SYRACUSE, N.Y. — Clemson held Syracuse to just seven points in the first half Friday at the Carrier Dome, though it wasn’t nearly as suffocating a performance as the scoreboard might have indicated to that point.
That was particularly true when it came to the Orange’s running game. It was strength against strength as Syracuse put the ACC’s top rushing offense against a Clemson defense allowing the third-fewest rushing yards per game in the league. The Tigers hadn’t allowed more than 148 yards on the ground all season.
But Syracuse had the ACC’s leading rusher as well as the league’s most dangerous running quarterback, and it showed early. Sean Tucker had 791 rushing yards coming in and added 75 to that total in the first quarter, including a 52-yard scamper on the Orange’s opening drive.
By the time the first half was over, Syracuse had racked up 138 yards on the ground — 36 more than what Clemson was allowing on average coming in. The Orange’s average yards per carry? A whopping 8.6.
It was far from the stingy showings the Tigers’ defense have put on display for much of the season, and it could’ve been worse had Tyler Venables not ended the Orange’s first drive with a red-zone interception.
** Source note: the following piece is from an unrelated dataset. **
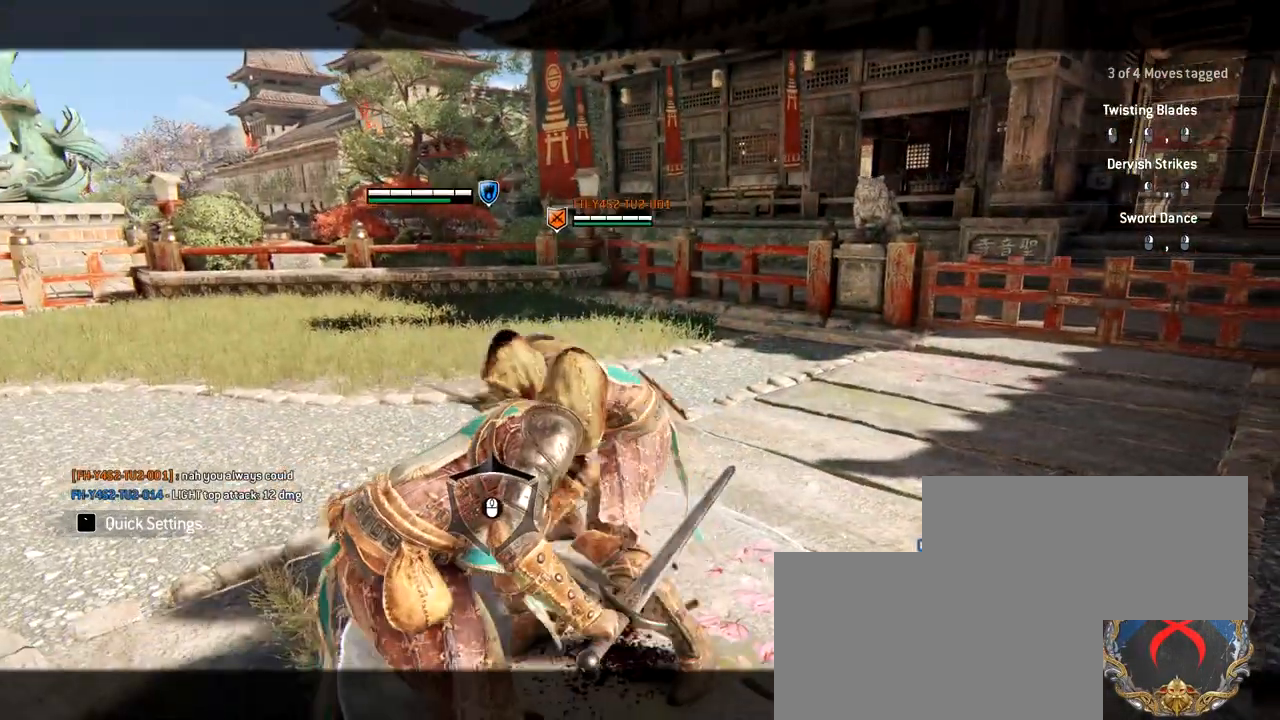
{"keys": ["a", "w"], "mouse": ["left"], "events": [[33, "w", "down"], [133, "a", "down"], [417, "mouse_left", "down"]]}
“I hate it that in the first half we got on our heels on the road,” defensive coordinator Brent Venables said. “We’ve got to play better defense.”
That’s what Clemson did in the final two quarters, at least when it came to keeping the Orange from running wild.
Venables credited Syracuse with some of the things it schemed up in the running game, but Clemson adjusted at halftime. Part of that included alternating between three- and four-man fronts more than they did in the first half to give the Orange some different looks at the line of scrimmage, but being in the right place helped, too.
“We fit our gaps better. And when you’ve got a box player (like Tucker), you’ve got to box him,” Clemson coach Dabo Swinney said. “We knew that coming in here. If you don’t do your job against this bunch, they’re going to (take advantage).”
The result? Just 27 rushing yards for the Orange in the second half. Syracuse understandably tried to run it nearly as much over the final two quarters (14 attempts) as it did in the first half (16), but the Orange did have a run longer than 11 yards in the second half.
And for the first time in a long time this season, quarterback Garrett Shrader was never a factor for the Orange on the ground. Shrader was fresh off back-to-back 100-yard rushing games and averaging more than 5 yards per carry coming in, but he never came close to being a dual threat against the Tigers. He ran seven times for 10 yards with his longest covering just 4 yards.
“I’d say we won that matchup,” Swinney said.
As the first half showed, it wasn’t a perfect defensive performance, though it went beyond just Syracuse’s early success on the ground. Tyler Venables at one point was flagged for a late hit on Shrader out of bounds to help extend an Orange possession. Cornerback Malcolm Greene vacated his coverage zone too early against a scrambling Shrader with Syracuse facing third-and-15 early in its final possession, resulting in a conversion for the Orange. There was also that 62-yard touchdown Shrader threw on a seam route against a cover-3 look midway through the fourth quarter that got Syracuse back within a possession.
“It was a good route for that coverage and a good ball, but we didn’t do what we needed to do to protect ourselves,” Brent Venables said. “We’ve got to do a better job schematically and technique-wise at protecting the stress of that call, and we didn’t do that. Guys are out there guessing at what routes are coming instead of reacting to what we’re seeing.”
But the Tigers eventually got back to their old form against the run, which was on display until the end. Syracuse’s final possession reached Clemson’s 31-yard line, and with the Orange facing third-and-2, they called Turner’s number one more time. But Venables brought linebackers James Skalski and Baylon Spector on a blitz.
Spector dropped him for no gain, forcing the 48-yard field-goal attempt that missed the mark in the final minute.
“Just coming out, making some adjustments, being more physical and just playing our football,” Spector said. “Doing the things our defense does well.”